悩んでいる場合は、ひとりで悩まず周りに相談することで、ストレスを減らしていきましょう。
障害者向けの転職エージェントを活用する
うつ病の症状が落ち着き、周りに相談したうえで転職や退職を選ぶ方もいます。しかし、ひとりで転職活動をしていると、病気を抱えながら転職が成功するのか不安になることがあります。
そんな時は、障害者向けの転職エージェントを利用するとよいでしょう。
なかでも、障害者向け転職サービス業界No.1の転職エージェントである「atGP」はおすすめです。キャリアプランナーが利用者の希望条件や障害の状況を聞き、利用者に合った仕事を紹介してくれます。

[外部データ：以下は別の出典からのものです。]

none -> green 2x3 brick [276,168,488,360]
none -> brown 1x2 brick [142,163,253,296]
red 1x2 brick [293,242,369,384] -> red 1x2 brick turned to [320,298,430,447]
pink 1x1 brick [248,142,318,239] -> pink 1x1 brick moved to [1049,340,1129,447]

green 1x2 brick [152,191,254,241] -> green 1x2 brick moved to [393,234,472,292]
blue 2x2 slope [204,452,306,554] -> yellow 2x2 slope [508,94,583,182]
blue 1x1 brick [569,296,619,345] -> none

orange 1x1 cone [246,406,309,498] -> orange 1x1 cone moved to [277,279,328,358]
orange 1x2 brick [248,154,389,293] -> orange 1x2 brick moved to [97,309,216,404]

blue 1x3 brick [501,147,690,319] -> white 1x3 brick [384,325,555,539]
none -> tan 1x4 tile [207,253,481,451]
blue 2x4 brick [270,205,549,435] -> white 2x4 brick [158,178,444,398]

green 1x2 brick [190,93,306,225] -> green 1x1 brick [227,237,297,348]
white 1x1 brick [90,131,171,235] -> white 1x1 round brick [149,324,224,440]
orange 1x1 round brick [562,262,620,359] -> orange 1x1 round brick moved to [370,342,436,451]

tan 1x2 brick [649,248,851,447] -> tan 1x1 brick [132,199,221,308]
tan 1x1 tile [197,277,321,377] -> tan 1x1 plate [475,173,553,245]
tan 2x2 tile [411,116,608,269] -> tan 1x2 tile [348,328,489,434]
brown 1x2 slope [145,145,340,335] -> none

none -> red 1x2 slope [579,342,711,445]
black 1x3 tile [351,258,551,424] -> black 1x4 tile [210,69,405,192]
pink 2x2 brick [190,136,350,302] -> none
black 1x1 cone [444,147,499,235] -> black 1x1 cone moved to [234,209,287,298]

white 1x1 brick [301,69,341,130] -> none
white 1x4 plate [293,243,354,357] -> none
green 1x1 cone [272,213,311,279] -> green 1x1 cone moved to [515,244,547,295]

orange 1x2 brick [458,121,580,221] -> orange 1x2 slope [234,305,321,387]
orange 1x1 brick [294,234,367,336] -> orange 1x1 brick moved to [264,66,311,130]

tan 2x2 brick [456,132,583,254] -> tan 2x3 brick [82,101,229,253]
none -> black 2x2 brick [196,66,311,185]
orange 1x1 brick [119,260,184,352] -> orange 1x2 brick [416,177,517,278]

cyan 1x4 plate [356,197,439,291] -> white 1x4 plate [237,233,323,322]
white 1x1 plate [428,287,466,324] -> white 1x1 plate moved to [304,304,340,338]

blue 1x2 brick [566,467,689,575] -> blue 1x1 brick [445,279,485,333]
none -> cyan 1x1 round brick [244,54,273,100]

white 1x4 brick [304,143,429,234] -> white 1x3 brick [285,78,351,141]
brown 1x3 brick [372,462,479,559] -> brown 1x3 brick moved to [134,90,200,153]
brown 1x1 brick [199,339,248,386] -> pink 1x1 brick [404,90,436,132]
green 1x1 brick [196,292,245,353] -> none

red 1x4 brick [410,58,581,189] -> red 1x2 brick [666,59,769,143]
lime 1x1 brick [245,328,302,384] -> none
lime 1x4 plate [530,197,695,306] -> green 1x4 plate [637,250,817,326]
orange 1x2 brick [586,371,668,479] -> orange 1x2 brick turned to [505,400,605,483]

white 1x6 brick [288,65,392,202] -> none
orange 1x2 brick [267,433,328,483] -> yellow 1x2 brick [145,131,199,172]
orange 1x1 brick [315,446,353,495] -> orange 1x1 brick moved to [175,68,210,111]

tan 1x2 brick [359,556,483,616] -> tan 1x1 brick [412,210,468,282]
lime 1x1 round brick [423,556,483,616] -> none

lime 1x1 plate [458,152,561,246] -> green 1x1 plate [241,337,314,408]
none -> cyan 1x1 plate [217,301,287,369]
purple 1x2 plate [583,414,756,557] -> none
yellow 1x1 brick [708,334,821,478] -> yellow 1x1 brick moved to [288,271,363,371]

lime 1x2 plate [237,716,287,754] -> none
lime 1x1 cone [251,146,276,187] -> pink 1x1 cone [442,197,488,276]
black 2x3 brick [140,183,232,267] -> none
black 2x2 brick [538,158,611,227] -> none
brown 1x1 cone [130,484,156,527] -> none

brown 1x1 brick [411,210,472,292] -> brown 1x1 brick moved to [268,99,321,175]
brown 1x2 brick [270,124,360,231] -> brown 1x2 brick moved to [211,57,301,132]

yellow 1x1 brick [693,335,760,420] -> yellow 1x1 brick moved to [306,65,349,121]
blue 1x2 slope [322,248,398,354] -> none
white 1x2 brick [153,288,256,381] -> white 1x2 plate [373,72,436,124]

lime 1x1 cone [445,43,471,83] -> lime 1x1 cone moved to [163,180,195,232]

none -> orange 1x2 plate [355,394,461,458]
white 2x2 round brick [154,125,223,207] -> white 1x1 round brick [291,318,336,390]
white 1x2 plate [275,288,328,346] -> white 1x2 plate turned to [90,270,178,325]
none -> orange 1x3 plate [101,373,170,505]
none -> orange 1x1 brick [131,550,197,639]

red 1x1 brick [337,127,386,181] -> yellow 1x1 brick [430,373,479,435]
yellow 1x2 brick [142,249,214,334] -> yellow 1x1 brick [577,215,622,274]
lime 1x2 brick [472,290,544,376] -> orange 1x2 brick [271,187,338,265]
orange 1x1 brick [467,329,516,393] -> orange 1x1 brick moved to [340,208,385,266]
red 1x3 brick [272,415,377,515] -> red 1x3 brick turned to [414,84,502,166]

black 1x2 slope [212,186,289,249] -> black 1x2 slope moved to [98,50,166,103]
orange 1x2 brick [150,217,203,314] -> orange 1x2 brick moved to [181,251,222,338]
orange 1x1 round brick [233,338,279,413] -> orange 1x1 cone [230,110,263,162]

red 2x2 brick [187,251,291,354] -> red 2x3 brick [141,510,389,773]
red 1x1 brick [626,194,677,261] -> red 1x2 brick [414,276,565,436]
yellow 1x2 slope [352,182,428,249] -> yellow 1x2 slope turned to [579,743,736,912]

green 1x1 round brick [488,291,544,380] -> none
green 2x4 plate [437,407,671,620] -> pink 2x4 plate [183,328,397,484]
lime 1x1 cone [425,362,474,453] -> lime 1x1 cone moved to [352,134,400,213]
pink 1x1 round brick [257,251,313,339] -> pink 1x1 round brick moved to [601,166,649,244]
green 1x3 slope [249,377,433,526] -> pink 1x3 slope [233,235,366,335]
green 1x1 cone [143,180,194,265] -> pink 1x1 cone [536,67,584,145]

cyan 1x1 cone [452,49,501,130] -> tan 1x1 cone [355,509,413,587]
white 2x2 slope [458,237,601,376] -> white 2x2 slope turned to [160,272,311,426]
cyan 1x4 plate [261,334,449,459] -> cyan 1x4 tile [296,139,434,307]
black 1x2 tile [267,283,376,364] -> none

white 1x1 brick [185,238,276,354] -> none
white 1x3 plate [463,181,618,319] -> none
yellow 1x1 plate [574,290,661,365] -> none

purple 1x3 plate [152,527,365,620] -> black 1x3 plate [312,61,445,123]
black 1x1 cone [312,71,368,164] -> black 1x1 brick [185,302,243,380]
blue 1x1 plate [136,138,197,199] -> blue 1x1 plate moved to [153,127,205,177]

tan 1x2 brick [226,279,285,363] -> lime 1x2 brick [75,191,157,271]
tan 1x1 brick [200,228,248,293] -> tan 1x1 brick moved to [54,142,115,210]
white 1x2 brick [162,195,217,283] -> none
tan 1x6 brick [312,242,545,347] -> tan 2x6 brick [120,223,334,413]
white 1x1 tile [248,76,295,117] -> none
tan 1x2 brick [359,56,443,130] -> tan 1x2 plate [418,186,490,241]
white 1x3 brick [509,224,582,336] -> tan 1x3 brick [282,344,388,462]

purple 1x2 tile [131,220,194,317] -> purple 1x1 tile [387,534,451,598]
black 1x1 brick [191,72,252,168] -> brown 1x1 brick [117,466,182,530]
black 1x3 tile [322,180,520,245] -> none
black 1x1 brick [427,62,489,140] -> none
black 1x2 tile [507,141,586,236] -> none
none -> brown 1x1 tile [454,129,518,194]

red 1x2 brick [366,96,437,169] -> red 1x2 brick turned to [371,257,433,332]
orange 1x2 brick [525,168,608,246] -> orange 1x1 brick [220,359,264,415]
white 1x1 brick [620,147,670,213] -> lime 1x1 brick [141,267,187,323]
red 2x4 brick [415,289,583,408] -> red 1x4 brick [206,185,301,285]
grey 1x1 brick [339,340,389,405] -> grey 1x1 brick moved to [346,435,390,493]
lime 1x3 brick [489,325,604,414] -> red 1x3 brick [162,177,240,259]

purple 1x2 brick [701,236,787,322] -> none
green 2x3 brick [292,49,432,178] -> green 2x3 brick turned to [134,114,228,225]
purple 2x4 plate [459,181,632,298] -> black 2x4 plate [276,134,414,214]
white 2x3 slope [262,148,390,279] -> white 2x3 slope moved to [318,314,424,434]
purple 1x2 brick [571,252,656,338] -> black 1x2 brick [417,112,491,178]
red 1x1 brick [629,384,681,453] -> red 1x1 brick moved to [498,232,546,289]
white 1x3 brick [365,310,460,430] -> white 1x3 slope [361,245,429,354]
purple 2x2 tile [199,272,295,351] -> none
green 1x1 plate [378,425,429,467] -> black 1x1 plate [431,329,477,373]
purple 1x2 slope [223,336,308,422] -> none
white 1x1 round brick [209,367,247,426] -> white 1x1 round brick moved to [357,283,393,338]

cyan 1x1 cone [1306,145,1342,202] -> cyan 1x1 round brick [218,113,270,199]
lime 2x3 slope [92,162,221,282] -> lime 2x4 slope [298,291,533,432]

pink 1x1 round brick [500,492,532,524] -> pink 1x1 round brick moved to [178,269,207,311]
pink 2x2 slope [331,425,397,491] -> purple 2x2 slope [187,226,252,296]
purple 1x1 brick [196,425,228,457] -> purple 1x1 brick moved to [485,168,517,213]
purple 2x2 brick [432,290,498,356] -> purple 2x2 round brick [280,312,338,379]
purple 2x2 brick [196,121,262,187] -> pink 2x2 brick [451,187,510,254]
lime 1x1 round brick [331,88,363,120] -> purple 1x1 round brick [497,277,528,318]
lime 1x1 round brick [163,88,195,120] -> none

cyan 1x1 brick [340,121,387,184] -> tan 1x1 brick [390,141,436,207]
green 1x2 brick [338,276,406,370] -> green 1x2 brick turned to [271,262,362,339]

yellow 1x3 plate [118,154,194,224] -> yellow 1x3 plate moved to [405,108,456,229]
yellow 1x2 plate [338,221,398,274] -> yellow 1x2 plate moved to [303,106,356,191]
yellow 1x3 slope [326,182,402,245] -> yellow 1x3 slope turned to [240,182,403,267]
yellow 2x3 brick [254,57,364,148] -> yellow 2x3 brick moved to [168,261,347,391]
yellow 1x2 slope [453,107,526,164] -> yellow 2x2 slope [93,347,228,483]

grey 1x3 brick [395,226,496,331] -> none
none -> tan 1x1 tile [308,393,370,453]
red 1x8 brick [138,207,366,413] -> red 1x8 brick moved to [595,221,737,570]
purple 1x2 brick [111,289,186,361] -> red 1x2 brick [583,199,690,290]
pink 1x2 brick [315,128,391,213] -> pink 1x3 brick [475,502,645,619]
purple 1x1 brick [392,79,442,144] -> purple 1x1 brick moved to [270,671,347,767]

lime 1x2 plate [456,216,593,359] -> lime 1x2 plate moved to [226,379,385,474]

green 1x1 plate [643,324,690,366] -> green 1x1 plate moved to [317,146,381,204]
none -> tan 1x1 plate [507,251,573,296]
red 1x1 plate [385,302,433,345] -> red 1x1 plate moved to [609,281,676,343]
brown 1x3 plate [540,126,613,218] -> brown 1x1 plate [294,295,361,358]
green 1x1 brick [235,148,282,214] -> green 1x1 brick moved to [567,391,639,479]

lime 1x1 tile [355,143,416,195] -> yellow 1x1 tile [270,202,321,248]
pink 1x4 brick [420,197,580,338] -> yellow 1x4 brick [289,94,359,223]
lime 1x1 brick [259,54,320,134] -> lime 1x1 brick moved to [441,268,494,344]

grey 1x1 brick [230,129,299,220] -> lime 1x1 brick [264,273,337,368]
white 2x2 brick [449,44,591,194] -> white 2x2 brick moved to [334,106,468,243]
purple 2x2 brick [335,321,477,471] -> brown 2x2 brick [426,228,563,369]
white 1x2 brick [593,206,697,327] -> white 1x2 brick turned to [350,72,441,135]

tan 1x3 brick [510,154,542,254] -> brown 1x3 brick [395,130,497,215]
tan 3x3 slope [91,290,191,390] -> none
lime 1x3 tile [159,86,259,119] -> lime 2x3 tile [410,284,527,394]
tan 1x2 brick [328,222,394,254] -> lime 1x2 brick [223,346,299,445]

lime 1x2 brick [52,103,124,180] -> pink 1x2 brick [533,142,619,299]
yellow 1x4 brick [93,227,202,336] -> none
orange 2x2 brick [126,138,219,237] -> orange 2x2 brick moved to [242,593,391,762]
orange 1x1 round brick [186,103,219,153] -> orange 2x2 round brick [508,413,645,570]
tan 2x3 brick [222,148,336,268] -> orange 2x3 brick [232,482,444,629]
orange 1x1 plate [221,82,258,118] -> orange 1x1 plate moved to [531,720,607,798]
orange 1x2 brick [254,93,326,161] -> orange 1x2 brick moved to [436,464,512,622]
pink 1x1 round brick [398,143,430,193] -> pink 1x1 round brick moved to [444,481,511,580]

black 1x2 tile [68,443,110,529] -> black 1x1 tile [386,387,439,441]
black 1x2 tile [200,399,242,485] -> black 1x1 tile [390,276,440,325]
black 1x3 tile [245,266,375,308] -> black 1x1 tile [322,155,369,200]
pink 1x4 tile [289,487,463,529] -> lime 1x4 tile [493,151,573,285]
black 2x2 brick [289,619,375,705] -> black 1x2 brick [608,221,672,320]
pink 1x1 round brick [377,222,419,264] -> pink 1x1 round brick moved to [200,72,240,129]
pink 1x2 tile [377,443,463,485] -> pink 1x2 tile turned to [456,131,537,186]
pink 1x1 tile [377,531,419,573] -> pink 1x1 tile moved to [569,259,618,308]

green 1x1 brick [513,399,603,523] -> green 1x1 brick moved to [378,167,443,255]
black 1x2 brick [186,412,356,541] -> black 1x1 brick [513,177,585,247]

また、20年のサポート実績を活かした、志望動機や自己PRなどの面接対策も受けられます。
オンラインや電話、対面で無料で相談できるため、長く働ける職場を見つけたい方はatGPを活用してみてください。
まとめ
復職する流れは「療養期」「復帰準備期」「会社面談・職場復帰」の3ステップに分かれます。「会社面談・職場復職」の段階に移る際には、主治医に職場復帰が可能であると診断を受ける必要があります。復職準備期で自信が付いたら、主治医に相談しましょう。
復職した際には、休職中の生活リズムを保ち、普段の7〜8割の力を意識することで、長く働くことができます。
病気の回復や復帰準備の期間は人によって異なります。筆者もうつ病で1年休職した時は、いつ復帰できるのか毎日不安でした。
しかし、一歩ずつステップを踏めば、復職も見えてきます。自分のペースで頑張りましょう。